KEGIATAN SIDALAN
PELAKSANAAN UPACARA UNTUK MEMPERINGATI HUT PGRI & HARI GURU NASIONAL KE-80
Hari Guru Nasional untuk menghormati jasa guru Pemerintah menetapkan Hari Guru Nasional melalui Keppres 78 Tahun 1994. Regulasi ini mengatur bahwa penghormatan negara terhadap guru berlangsung setiap 25 November. Penetapan ini memberi dasar hukum bagi negara untuk menegaskan posisi guru sebagai tenaga profesional yang berperan langsung dalam membentuk karakter dan kecerdasan peserta didik. Selain itu, kebijakan HGN hadir sebagai bentuk pengakuan formal terhadap kontribusi guru dalam pendidikan nasional.

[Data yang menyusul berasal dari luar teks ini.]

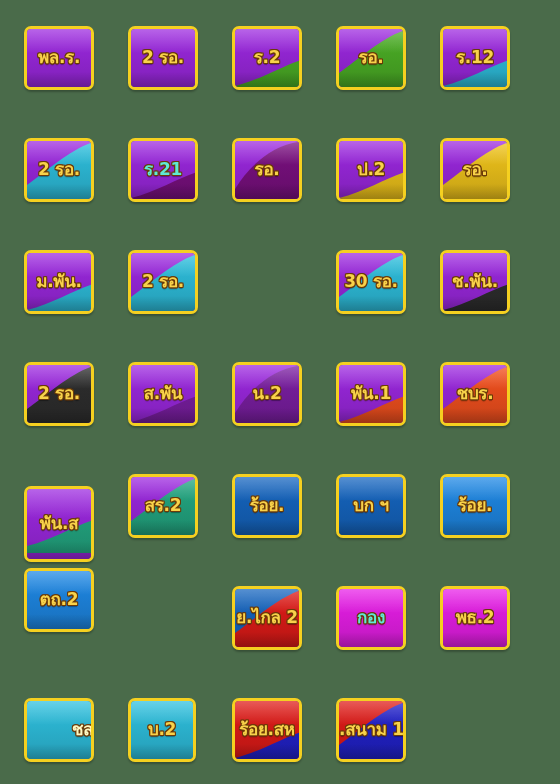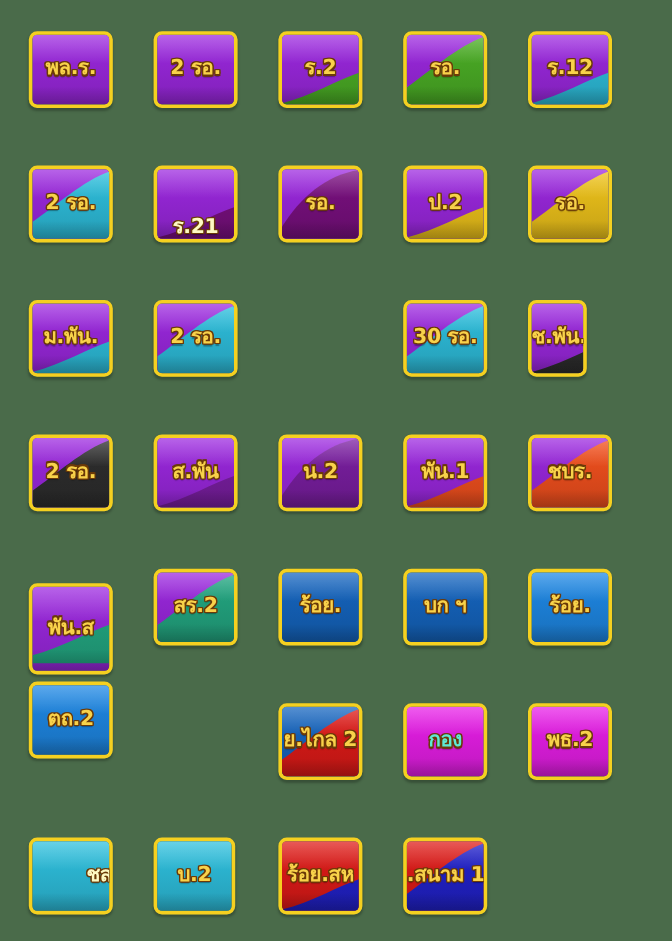--- a/index.html
+++ b/index.html
@@ -114,21 +114,21 @@
       <div class="wedge" style="background: linear-gradient(rgb(46, 192, 222), rgb(38, 157, 182)); clip-path: path(&quot;M 0 64 L 70 64 L 70 0 C 46 6 20 30 0 44 Z&quot;);"></div>
       <div class="gloss"></div>
       <div class="shade"></div>
       <div class="label" style="color: rgb(248, 210, 74);">2 รอ.</div>
     </div>
     <div class="tile" style="left: 128px; top: 138px; width: 70px; height: 64px; border-color: rgb(245, 208, 32);">
       <div class="bg-base" style="background: linear-gradient(rgb(156, 40, 224), rgb(128, 33, 184));"></div>
       <div class="wedge" style="background: linear-gradient(rgb(122, 16, 128), rgb(100, 13, 105)); clip-path: path(&quot;M 0 64 L 70 64 L 70 30 C 52 34 28 50 0 57 Z&quot;);"></div>
       <div class="gloss"></div>
       <div class="shade"></div>
-      <div class="label" style="color: #fef9c3; margin-top: 20px;">ร.21</div>
+      <div class="label" style="color: #5eead4;">ร.21</div>
     </div>
     <div class="tile" style="left: 232px; top: 138px; width: 70px; height: 64px; border-color: rgb(245, 208, 32);">
       <div class="bg-base" style="background: linear-gradient(rgb(156, 40, 224), rgb(128, 33, 184));"></div>
       <div class="wedge" style="background: linear-gradient(rgb(122, 16, 128), rgb(100, 13, 105)); clip-path: path(&quot;M 0 64 L 70 64 L 70 0 C 40 2 16 22 0 48 Z&quot;);"></div>
       <div class="gloss"></div>
       <div class="shade"></div>
       <div class="label" style="color: rgb(248, 210, 74);">รอ.</div>
     </div>
     <div class="tile" style="left: 336px; top: 138px; width: 70px; height: 64px; border-color: rgb(245, 208, 32);">
       <div class="bg-base" style="background: linear-gradient(rgb(156, 40, 224), rgb(128, 33, 184));"></div>
@@ -158,21 +158,21 @@
       <div class="shade"></div>
       <div class="label" style="color: rgb(248, 210, 74);">2 รอ.</div>
     </div>
     <div class="tile" style="left: 336px; top: 250px; width: 70px; height: 64px; border-color: rgb(245, 208, 32);">
       <div class="bg-base" style="background: linear-gradient(rgb(156, 40, 224), rgb(128, 33, 184));"></div>
       <div class="wedge" style="background: linear-gradient(rgb(46, 192, 222), rgb(38, 157, 182)); clip-path: path(&quot;M 0 64 L 70 64 L 70 0 C 46 6 20 30 0 44 Z&quot;);"></div>
       <div class="gloss"></div>
       <div class="shade"></div>
       <div class="label" style="color: rgb(248, 210, 74);">30 รอ.</div>
     </div>
-    <div class="tile" style="left: 440px; top: 250px; width: 49px; height: 64px; border-color: rgb(245, 208, 32);">
+    <div class="tile" style="left: 440px; top: 250px; width: 70px; height: 64px; border-color: rgb(245, 208, 32);">
       <div class="bg-base" style="background: linear-gradient(rgb(156, 40, 224), rgb(128, 33, 184));"></div>
       <div class="wedge" style="background: linear-gradient(rgb(46, 46, 46), rgb(38, 38, 38)); clip-path: path(&quot;M 0 64 L 70 64 L 70 30 C 52 34 28 50 0 57 Z&quot;);"></div>
       <div class="gloss"></div>
       <div class="shade"></div>
       <div class="label" style="color: rgb(248, 210, 74);">ช.พัน.</div>
     </div>
     <div class="tile" style="left: 24px; top: 362px; width: 70px; height: 64px; border-color: rgb(245, 208, 32);">
       <div class="bg-base" style="background: linear-gradient(rgb(156, 40, 224), rgb(128, 33, 184));"></div>
       <div class="wedge" style="background: linear-gradient(rgb(46, 46, 46), rgb(38, 38, 38)); clip-path: path(&quot;M 0 64 L 70 64 L 70 0 C 46 6 20 30 0 44 Z&quot;);"></div>
       <div class="gloss"></div>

Berbeda dengan HGN, HUT PGRI berangkat dari perjalanan panjang organisasi guru. Perjalanan itu dimulai pada 1912 melalui PGHB yang menghimpun guru dari berbagai jenis sekolah. Pada 1932, organisasi ini berubah menjadi PGI. Penggunaan nama “Indonesia” dianggap berani pada masa kolonial, tetapi justru memperkuat solidaritas antarpendidik. PGI kemudian dilarang beroperasi pada masa pendudukan Jepang. Setelah Indonesia merdeka, para guru menyelenggarakan Kongres Guru Indonesia pada 24–25 November 1945. Kongres ini menyatukan seluruh organisasi guru dan melahirkan Persatuan Guru Republik Indonesia sebagai organisasi profesi dalam negara yang baru berdiri. PGRI sejak itu menjadi wadah perjuangan guru dalam mempertinggi mutu pendidikan dan memperjuangkan kesejahteraan tenaga pendidik.